なんでも、この装置なら魔王軍が進撃してきたように、審判の門を通らずに、人間界にある魔王城へ直接行けるらしい。
(これを使って魔王軍はやってきた。これを使って逆探知して魔王城の中に攻め込むぞ)
10日間にララッパ団長と10人のドワーフだけではなく、魔法神と時空神も協力してくれたおかげで解析が完了し、逆探知で魔王軍の転移元へ移動することは可能だと分かった。
アレンが考えた今回の作戦は地上戦で魔王軍の戦力を集めつつ、少数精鋭で魔王城へ乗り込むことだ。
転移した先がどこなのか座標は分からないが、魔王城の中であるとシステム上の解析が済んでいる。
今回の魔王軍との戦いは、地上はせん滅戦を繰り広げつつ、魔王城を探す二方面作戦だ。
『ささ、時間がないのでしょう。急いでください』
『ひひ、魔力は充填している。帰ることは出来ないから』
時空神と魔法神は魔改造した転移装置が生じる魔法陣の中に入るよう促していく。
「ありがとうございます。魔法神様も時空神様もご協力感謝します」
『当然ですよ。皆さまは神界で戦った英雄です。それで、セシルさんですが、申し訳ありませんがまだ試練が終わっていません。もう一度聞きますが、魔王城へ乗り込むことは伝えなくてもよろしいのですね?』
まだ古代魔法の試練中のセシルは今回の作戦を知らない。
「中途半端に試練を超えてもセシルを危険に晒します。本日中に出てきたなら、今回の作戦を伝えていただけると分かります」
『分かりました。アレンさんの考えを尊重しましょう』
時空神も魔法神も自らが与えた試練の結果、セシルが古代魔法を使いこなすまでに至らなかったことに申し訳なさもあるようだ。

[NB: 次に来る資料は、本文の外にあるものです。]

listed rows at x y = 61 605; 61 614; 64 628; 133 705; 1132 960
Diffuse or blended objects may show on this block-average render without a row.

だが、このまま時空神の試練を超えず、古代魔法も扱えず、十分な力を持たないまま魔王軍の中枢とも言える魔王城への内部へ転移することはかなり危険だ。
(黙って魔王軍との戦いに向かったことを後でセシルが知ったらと思うと震えが止まらないぜ)
「はやく。魔力充当維持は装置の負担は大きいの!」
転移装置を扱うララッパ団長から督促を受ける。
「よし、時間がない。ここからが本番だ。皆、いくぞ!!」
「ここでいいのかよ」
「戦いが始まるね」
戸惑うドゴラの横で神器アスカロンを握りしめるクレナが武者震いする。
「じゃあ、いくわよ。転移装置への魔力充填100%。作動! ポチっとな!!」
タッチパネルを作動すると転移装置が魔法陣内にいるアレンたちに語り掛けてくる。
『転移装置への起動を確認しました。転移先の指定が1つしかありません。魔法陣内にいる全ての方々を魔王城内部1階層転移室広間への転移を開始してよろしいでしょうか?』
「はい、お願いします!」
『では、転移します』
ブウウウウウン
バチバチ
駆動音と破裂音が魔法神イシリスの研究室に鳴り響きアレンたち全員を転移し姿を消したのであった。